A method for bulk separation of single-walled tubular fullerenes based on chirality, is provided. The method includes the steps of:
a. forming a template on a crystalline substrate having a plurality of openings oriented to energetically favor adsorption of a respective plurality of single-walled fullerenes having a tubular contour and a selected chirality;
b. exposing the template to a suspension of single-walled tubular fullerenes of random chiralities for adsorption of single-walled tubular fullerenes of the selected chiralities into the openings of the template;
c. removing the template from the suspension; and,
d. removing the adsorbed single-walled tubular fullerenes of the selected chirality from the template.
In order to form the template, a crystalline substrate is provided which has a predetermined lattice structure. Then, a plurality of single-walled tubular fullerenes of the selected chirality are deposited on the substrate. The deposited single-walled tubular fullerenes have a lattice structure that is disposed in aligned relationship with the predetermined lattice structure of the crystalline substrate. Next, exposed areas of the crystalline substrate surrounding each of the single-walled tubular fullerenes are coated with a composition having a greater affinity for the crystalline substrate than for the single-walled tubular fullerenes of the selected chirality. Lastly, the single-walled tubular fullerenes that had been deposited on the substrate are removed, leaving the composition coating the substrate undisturbed with elongated openings that define a template for the subsequent adsorption, onto the substrate within the openings, of tubular fullerenes having the same chirality as that of the tubular fullerenes utilized to form the template.
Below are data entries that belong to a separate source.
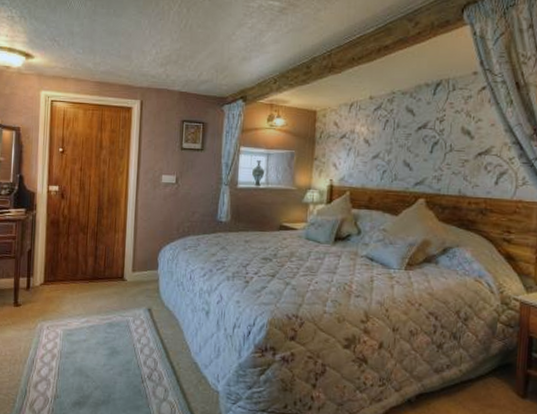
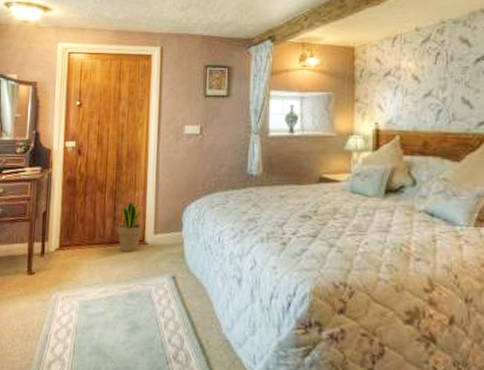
potted plant: none [98,243,123,288] -> present [117,202,144,252]

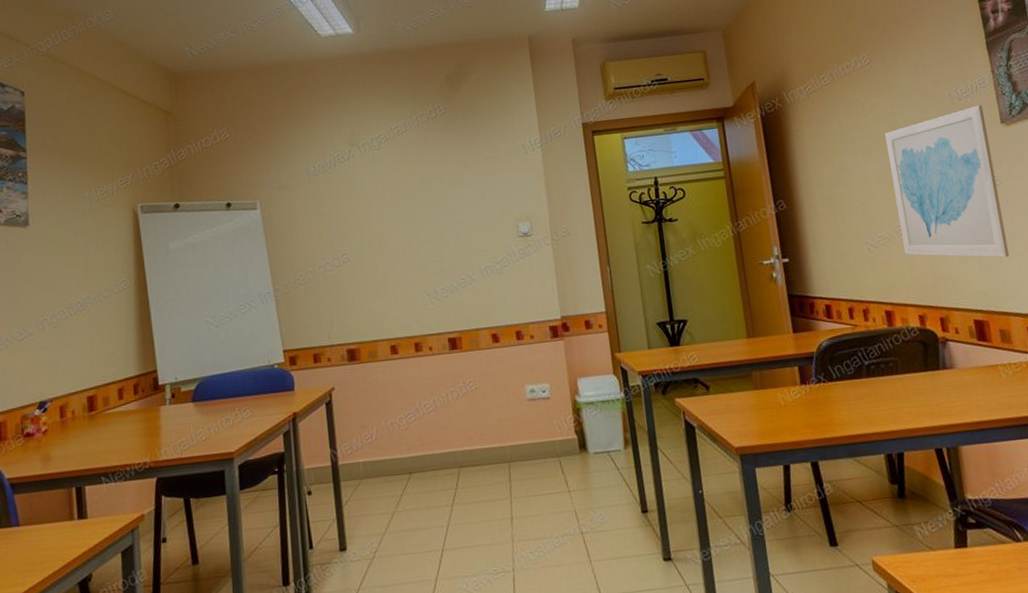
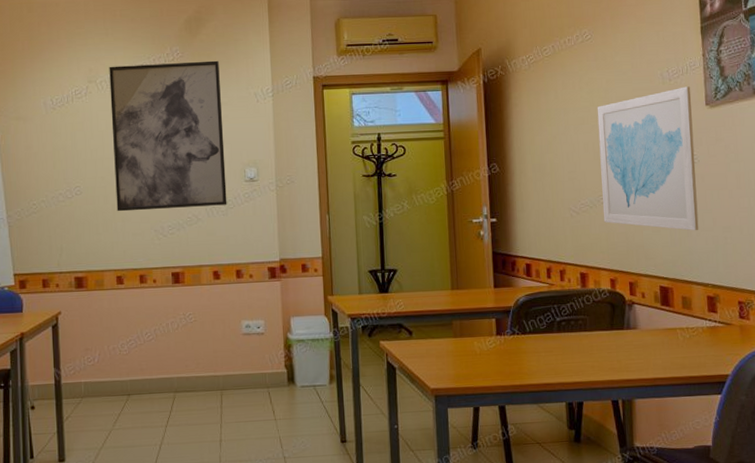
wall art: none [370,114,502,278] -> present [109,60,227,212]

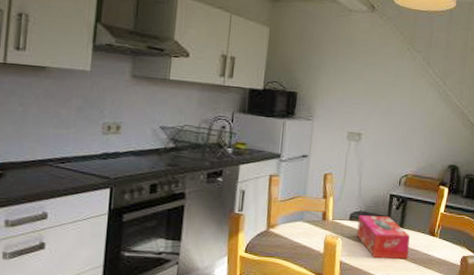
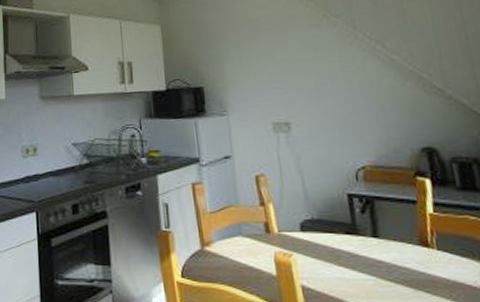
tissue box: present [357,215,410,260] -> none [311,224,397,282]

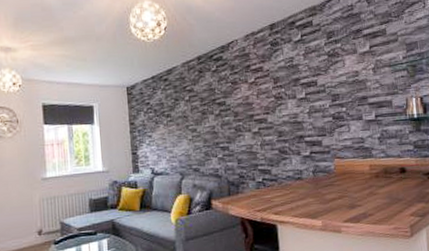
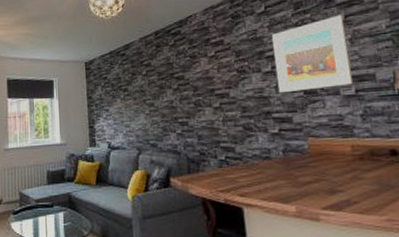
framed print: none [307,45,373,119] -> present [272,14,353,94]

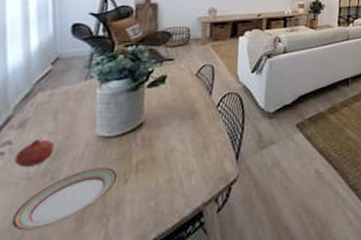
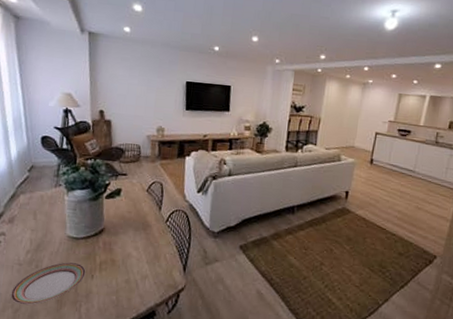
fruit: present [14,139,55,168] -> none [8,233,36,256]

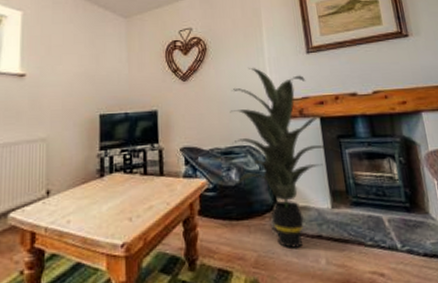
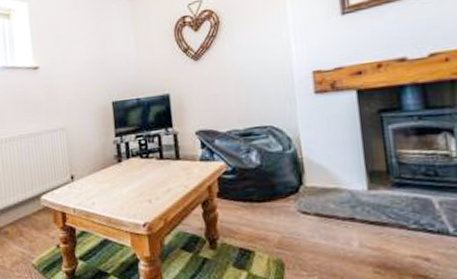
indoor plant: present [230,68,341,248] -> none [248,38,382,230]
From another aspect, a method for bulk separation of single-walled tubular fullerenes based on chirality is provided, which method includes the steps of:
a. providing a crystalline substrate having a predetermined lattice structure;
b depositing a plurality of single-walled tubular fullerenes of a selected chirality on the substrate, the deposited single-walled tubular fullerenes having a lattice structure thereof in aligned relationship with the predetermined lattice structure of the crystalline substrate;
c. depositing a layer of molecules on the crystalline substrate surrounding each of the single-walled tubular fullerenes of the selected chirality, the molecules being of a composition having a greater affinity for the substrate than for the single-walled tubular fullerenes of the selected chirality;
d. removing the single-walled tubular fullerenes from the crystalline substrate to form a template without disturbing the layer of molecules;
e. exposing the template to a suspension of single-walled tubular fullerenes of random chiralities for adsorption thereon of single-walled tubular fullerenes of the selected chirality;
f. removing the template from the suspension;
g. exposing the template to a solvent solution for removing the adsorbed single-walled tubular fullerenes therefrom; and,
h. recovering the single-walled tubular fullerenes of the selected chirality from the solvent solution.